At this stage, we do not have a precise typology of the causes of these failures. We know that on some sites, PDFs are only accessible through a search engine. In other cases, the site in question is a "Single Page Application", that our scraper does not handle well.
The goal of the mission is twofold. On the one hand, recovering all PDFs available on the sites which will have been specified to you and, on the other hand, to provide us the code which you used to carry out this recovery. We will then integrate this code to our code base to scrap weekly the website.
Please see attached file for technical instructions.
You have to master Python, the Scrapy package and also Git.
Technical support will be provided if needed.
To evaluate your work, I will use two indicators. The first is the number of PDFs scraped before the mission. Of course, after the mission, this number must have significantly increased.
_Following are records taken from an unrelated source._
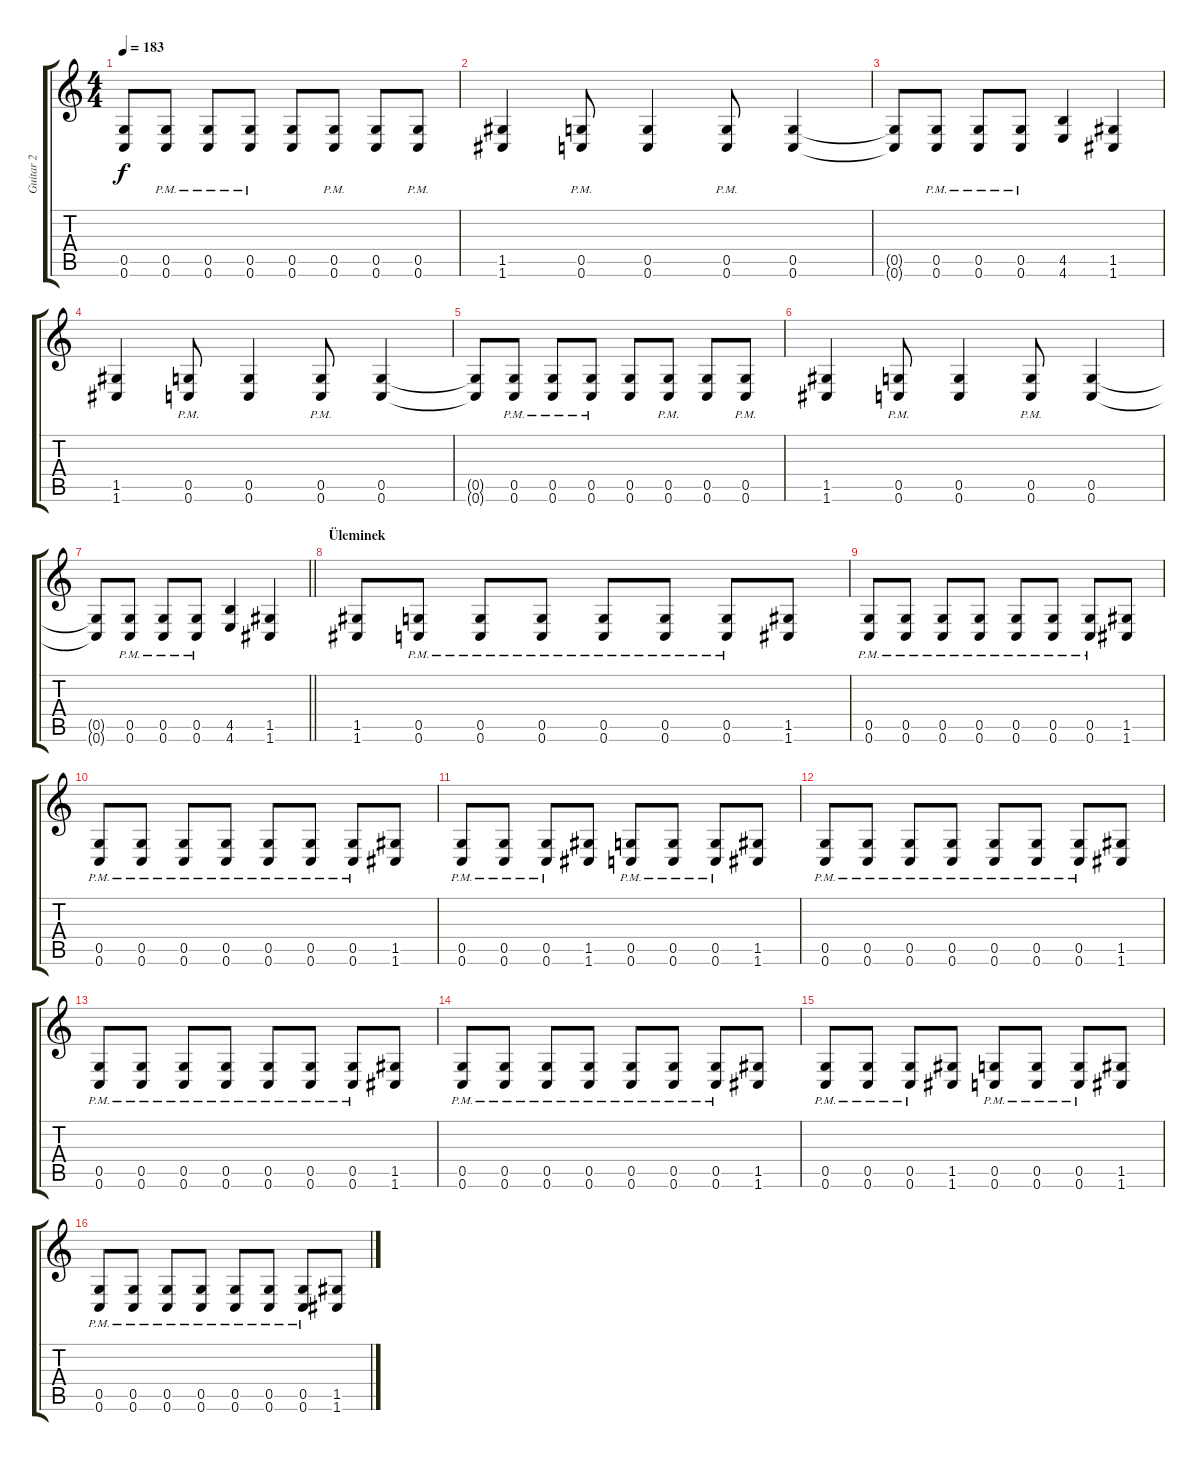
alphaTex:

\track ("Guitar 2" "Guitar 2") {instrument distortionguitar}
\staff {score tabs}
\tuning (D4 A3 F3 C3 G2 C2) {hide}
\ts (4 4)
\tempo 183
\clef g2
\ks c
(0.5{t} 0.6{t}).8{dy f} (0.5{pm} 0.6{pm}).8 (0.5{pm} 0.6{pm}).8 (0.5{pm} 0.6{pm}).8 (0.5 0.6).8 (0.5{pm} 0.6{pm}).8 (0.5 0.6).8 (0.5{pm} 0.6{pm}).8 |
(1.5 1.6).4 (0.5{pm} 0.6{pm}).8 (0.5 0.6).4 (0.5{pm} 0.6{pm}).8 (0.5 0.6).4 |
(0.5{t} 0.6{t}).8 (0.5{pm} 0.6{pm}).8 (0.5{pm} 0.6{pm}).8 (0.5{pm} 0.6{pm}).8 (4.5 4.6).4 (1.5 1.6).4 |
(1.5 1.6).4 (0.5{pm} 0.6{pm}).8 (0.5 0.6).4 (0.5{pm} 0.6{pm}).8 (0.5 0.6).4 |
(0.5{t} 0.6{t}).8 (0.5{pm} 0.6{pm}).8 (0.5{pm} 0.6{pm}).8 (0.5{pm} 0.6{pm}).8 (0.5 0.6).8 (0.5{pm} 0.6{pm}).8 (0.5 0.6).8 (0.5{pm} 0.6{pm}).8 |
(1.5 1.6).4 (0.5{pm} 0.6{pm}).8 (0.5 0.6).4 (0.5{pm} 0.6{pm}).8 (0.5 0.6).4 |
\barLineRight lightlight
(0.5{t} 0.6{t}).8 (0.5{pm} 0.6{pm}).8 (0.5{pm} 0.6{pm}).8 (0.5{pm} 0.6{pm}).8 (4.5 4.6).4 (1.5 1.6).4 |
\section ("" "Üleminek")
(1.5 1.6).8 (0.5{pm} 0.6{pm}).8 (0.5{pm} 0.6{pm}).8 (0.5{pm} 0.6{pm}).8 (0.5{pm} 0.6{pm}).8 (0.5{pm} 0.6{pm}).8 (0.5{pm} 0.6{pm}).8 (1.5 1.6).8 |
(0.5{pm} 0.6{pm}).8 (0.5{pm} 0.6{pm}).8 (0.5{pm} 0.6{pm}).8 (0.5{pm} 0.6{pm}).8 (0.5{pm} 0.6{pm}).8 (0.5{pm} 0.6{pm}).8 (0.5{pm} 0.6{pm}).8 (1.5 1.6).8 |
(0.5{pm} 0.6{pm}).8 (0.5{pm} 0.6{pm}).8 (0.5{pm} 0.6{pm}).8 (0.5{pm} 0.6{pm}).8 (0.5{pm} 0.6{pm}).8 (0.5{pm} 0.6{pm}).8 (0.5{pm} 0.6{pm}).8 (1.5 1.6).8 |
(0.5{pm} 0.6{pm}).8 (0.5{pm} 0.6{pm}).8 (0.5{pm} 0.6{pm}).8 (1.5 1.6).8 (0.5{pm} 0.6{pm}).8 (0.5{pm} 0.6{pm}).8 (0.5{pm} 0.6{pm}).8 (1.5 1.6).8 |
(0.5{pm} 0.6{pm}).8 (0.5{pm} 0.6{pm}).8 (0.5{pm} 0.6{pm}).8 (0.5{pm} 0.6{pm}).8 (0.5{pm} 0.6{pm}).8 (0.5{pm} 0.6{pm}).8 (0.5{pm} 0.6{pm}).8 (1.5 1.6).8 |
(0.5{pm} 0.6{pm}).8 (0.5{pm} 0.6{pm}).8 (0.5{pm} 0.6{pm}).8 (0.5{pm} 0.6{pm}).8 (0.5{pm} 0.6{pm}).8 (0.5{pm} 0.6{pm}).8 (0.5{pm} 0.6{pm}).8 (1.5 1.6).8 |
(0.5{pm} 0.6{pm}).8 (0.5{pm} 0.6{pm}).8 (0.5{pm} 0.6{pm}).8 (0.5{pm} 0.6{pm}).8 (0.5{pm} 0.6{pm}).8 (0.5{pm} 0.6{pm}).8 (0.5{pm} 0.6{pm}).8 (1.5 1.6).8 |
(0.5{pm} 0.6{pm}).8 (0.5{pm} 0.6{pm}).8 (0.5{pm} 0.6{pm}).8 (1.5 1.6).8 (0.5{pm} 0.6{pm}).8 (0.5{pm} 0.6{pm}).8 (0.5{pm} 0.6{pm}).8 (1.5 1.6).8 |
(0.5{pm} 0.6{pm}).8 (0.5{pm} 0.6{pm}).8 (0.5{pm} 0.6{pm}).8 (0.5{pm} 0.6{pm}).8 (0.5{pm} 0.6{pm}).8 (0.5{pm} 0.6{pm}).8 (0.5{pm} 0.6{pm}).8 (1.5 1.6).8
We have not been able to manually count PDF files on each site, so we do not know what the exact target is.
It is important for you to understand that we want to scrap all PDFs of the indicated sites BUT we especially want a particular type of PDFs which are the administrative documents.
If we were not able to manually count PDF files on each site, we were able to count the administrative documents. So, we know the target. Of course, we wouldn't expect to see the exact same number after the mission. We just want to be in the same orders of magnitude.
Beyond these raw numbers, we will randomly select a few administrative documents URLs and make sure you've actually scraped them.
A very important thing to note is sometimes, administrative documents are stored on one or several subdomains. Of course, we want these documents. We will tell you which subdomains to explore if necessary.
Since we don't know the exact causes of problems, we don't know how long it will take you to fix them. This is why we want to hire you initially for a single working day. You must therefore offer a price corresponding to this single day. We will submit enough problematic URLs to fill your day. The number of cases that you will have treated will serve as a reference for us to renew the mission according to modalities yet to be specified.
In fact, we estimate the total number of sites to be corrected at several hundreds. If this mission is a success, it could therefore lead to many others for you. This should you lead to consider this day of work for us (and the cost of entry it represents) as an investment for the future (subject of course you want to renew this type of missions).
We hope that this mission will mark the beginning of a long and fruitful collaboration with us!